Fragmento del documento:
━━━━━━━━━━━━━━━━━━━━

Según explicaron los equipos de socorro, aunque la niña pudo haberse salvado, lo cierto es que las ‘maromas’ necesarias para liberarla de su prisión de lodo y escombros de su propia casa eran demasiado arriesgadas: en caso de halarla, los espectadores podrían ver de forma trágica cómo las piernas se separaban del tronco, lo que, por supuesto, le provocaría una muerte instantánea.
Por esto, la mejor solución era recurrir a una motobomba con la cual drenar el agua alrededor de Omayra; una idea que, aunque posible y aseguraba un porcentaje bastante alto de salvar su vida, carecía de un elemento muy importante: la motobomba.
Al conocerse la falta de esta herramienta, las autoridades –con ayuda de algunos civiles– corrieron contra el tiempo en busca de una de estas máquinas con la cual poder extraer el “lago” que succionaba a la niña y así, con el terreno libre, tratar de liberarla de su prisión de tejas, ladrillo y barro.

━━━━━━━━━━━━━━━━━━━━

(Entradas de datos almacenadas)
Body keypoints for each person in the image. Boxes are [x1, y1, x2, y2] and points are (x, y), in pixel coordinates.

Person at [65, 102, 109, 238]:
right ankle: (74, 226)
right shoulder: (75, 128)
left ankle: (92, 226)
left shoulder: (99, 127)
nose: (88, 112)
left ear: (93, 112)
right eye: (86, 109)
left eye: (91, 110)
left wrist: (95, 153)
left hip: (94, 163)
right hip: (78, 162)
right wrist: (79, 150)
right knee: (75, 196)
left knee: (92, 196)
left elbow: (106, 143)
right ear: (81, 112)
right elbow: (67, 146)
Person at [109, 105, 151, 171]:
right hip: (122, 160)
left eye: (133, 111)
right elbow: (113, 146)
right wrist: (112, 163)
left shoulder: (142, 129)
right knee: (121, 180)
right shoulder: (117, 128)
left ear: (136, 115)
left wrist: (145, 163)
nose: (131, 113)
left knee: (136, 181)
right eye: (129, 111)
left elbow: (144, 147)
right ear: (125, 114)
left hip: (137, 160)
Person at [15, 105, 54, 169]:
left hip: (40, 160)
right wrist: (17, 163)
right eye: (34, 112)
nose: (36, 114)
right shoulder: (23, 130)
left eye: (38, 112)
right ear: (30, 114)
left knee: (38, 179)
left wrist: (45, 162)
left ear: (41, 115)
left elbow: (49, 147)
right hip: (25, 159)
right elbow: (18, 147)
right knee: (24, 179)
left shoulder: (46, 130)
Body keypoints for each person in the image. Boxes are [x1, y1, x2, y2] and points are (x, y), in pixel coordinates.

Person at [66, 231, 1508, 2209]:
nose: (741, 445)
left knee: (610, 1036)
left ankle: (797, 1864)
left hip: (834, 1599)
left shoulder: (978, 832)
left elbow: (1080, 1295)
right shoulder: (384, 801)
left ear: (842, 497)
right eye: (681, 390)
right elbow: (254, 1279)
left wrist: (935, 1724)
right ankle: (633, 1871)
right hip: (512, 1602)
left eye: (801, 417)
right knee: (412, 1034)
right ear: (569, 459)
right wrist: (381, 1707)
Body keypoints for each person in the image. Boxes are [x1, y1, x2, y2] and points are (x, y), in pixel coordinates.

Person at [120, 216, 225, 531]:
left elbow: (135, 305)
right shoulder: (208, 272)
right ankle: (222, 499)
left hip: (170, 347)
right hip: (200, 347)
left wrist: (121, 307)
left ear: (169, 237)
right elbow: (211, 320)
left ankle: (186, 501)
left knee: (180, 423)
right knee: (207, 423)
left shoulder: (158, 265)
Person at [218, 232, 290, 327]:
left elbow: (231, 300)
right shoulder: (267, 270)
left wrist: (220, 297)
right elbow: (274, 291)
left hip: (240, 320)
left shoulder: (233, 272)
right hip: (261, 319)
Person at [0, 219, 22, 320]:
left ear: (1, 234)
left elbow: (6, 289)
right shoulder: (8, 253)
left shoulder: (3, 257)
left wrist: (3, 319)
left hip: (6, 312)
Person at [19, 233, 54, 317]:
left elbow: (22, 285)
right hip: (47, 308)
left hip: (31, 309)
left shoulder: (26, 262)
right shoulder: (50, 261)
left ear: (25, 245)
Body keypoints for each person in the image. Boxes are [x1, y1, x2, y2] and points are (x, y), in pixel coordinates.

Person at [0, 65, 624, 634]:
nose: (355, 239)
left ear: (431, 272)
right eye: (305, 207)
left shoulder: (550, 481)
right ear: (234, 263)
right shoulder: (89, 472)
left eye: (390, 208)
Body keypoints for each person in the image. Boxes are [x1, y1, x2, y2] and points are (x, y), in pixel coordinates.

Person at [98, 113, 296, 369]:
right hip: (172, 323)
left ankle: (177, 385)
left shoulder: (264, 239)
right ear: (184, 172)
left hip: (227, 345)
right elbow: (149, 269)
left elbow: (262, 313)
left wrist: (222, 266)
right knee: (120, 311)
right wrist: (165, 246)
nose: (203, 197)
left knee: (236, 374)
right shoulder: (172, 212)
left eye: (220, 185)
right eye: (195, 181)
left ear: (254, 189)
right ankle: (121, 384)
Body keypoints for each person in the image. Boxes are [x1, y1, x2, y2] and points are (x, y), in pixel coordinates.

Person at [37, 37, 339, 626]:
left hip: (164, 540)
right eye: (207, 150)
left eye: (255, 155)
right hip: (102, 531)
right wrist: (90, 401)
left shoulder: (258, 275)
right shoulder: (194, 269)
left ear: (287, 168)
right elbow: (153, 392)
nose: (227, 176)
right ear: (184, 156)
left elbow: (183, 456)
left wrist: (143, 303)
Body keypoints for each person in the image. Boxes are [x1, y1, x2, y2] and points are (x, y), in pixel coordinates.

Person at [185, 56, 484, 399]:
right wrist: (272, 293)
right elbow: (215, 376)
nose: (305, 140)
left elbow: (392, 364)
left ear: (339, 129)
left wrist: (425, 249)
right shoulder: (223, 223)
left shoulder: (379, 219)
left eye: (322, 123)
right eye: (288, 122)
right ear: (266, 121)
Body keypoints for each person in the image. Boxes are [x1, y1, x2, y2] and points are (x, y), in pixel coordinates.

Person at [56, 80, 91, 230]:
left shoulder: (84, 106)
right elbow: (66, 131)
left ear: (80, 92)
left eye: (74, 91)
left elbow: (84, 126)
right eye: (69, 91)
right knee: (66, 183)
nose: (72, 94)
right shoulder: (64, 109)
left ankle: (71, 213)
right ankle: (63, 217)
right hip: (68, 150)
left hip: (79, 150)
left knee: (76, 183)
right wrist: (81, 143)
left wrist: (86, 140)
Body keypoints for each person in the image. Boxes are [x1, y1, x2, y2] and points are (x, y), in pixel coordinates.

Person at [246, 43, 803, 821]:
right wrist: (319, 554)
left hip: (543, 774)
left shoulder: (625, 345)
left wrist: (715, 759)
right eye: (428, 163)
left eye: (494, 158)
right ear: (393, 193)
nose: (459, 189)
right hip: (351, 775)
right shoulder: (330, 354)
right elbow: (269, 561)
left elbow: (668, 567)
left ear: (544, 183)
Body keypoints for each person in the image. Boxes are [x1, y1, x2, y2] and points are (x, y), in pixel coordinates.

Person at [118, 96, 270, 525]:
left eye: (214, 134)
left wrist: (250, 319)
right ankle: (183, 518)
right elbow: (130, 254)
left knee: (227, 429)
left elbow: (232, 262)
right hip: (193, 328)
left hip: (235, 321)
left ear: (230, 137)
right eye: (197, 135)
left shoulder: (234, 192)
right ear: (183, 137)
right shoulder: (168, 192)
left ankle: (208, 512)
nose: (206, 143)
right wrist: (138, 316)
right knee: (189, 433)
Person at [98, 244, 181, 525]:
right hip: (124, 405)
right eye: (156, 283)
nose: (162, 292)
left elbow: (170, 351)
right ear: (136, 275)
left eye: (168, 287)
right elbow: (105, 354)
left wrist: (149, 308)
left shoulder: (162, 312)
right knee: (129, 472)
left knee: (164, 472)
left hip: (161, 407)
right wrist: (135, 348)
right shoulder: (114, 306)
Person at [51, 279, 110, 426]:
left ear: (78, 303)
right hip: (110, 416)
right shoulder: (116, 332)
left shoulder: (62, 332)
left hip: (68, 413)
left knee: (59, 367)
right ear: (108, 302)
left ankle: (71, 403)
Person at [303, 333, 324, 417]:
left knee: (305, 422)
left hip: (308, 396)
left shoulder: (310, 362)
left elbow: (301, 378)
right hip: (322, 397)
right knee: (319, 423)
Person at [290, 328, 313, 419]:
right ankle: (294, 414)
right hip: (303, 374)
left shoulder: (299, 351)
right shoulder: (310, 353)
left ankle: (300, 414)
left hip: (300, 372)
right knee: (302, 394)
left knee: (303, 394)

━━━━━━━━━━━━━━━━━━━━

Consigna: Continúa el fragmento sobre el intento de rescate de Omayra a partir de su última oración.

Resultado:
Desde Bogotá llegó la ayuda y, al colocar la motobomba en la zona, las tareas de rescate nunca se hicieron fáciles: el barro hacía que la máquina se obstruyera, lo que convertía esta empresa en una misión imposible.
Al ver esta realidad, los médicos, en busca de una solución con la cual cumplir su juramento hipocrático y poder salvar la vida de la niña, aseguraron que la única alternativa que quedaba era cortar sus piernas. Sí, no sería una vida “normal”, pero al menos la palabra “esperanza” seguiría presente durante el tiempo que ella pudiera permanecer viva.
Sin embargo, la razón superó los anhelos y, en un punto de la historia, rescatistas, médicos e incluso periodistas llegaron a la triste conclusión: la mejor forma de salvar a Omayra era dejar que partiera en paz. Sí, en algunos momentos la muerte es la mejor forma de colaborar a una vida en sufrimiento y esta ocasión es ejemplo de esto.
Los expertos aseguraron que, en caso de cortar las piernas, ante la falta de un equipo de cirugía que suturara rápidamente las heridas abiertas, solo sería cuestión de minutos para que la niña perdiera la vida. De una u otra forma, Omayra fallecería, por lo que sus cuidadores decidieron que no serían ellos los culpables de alargar su dolor.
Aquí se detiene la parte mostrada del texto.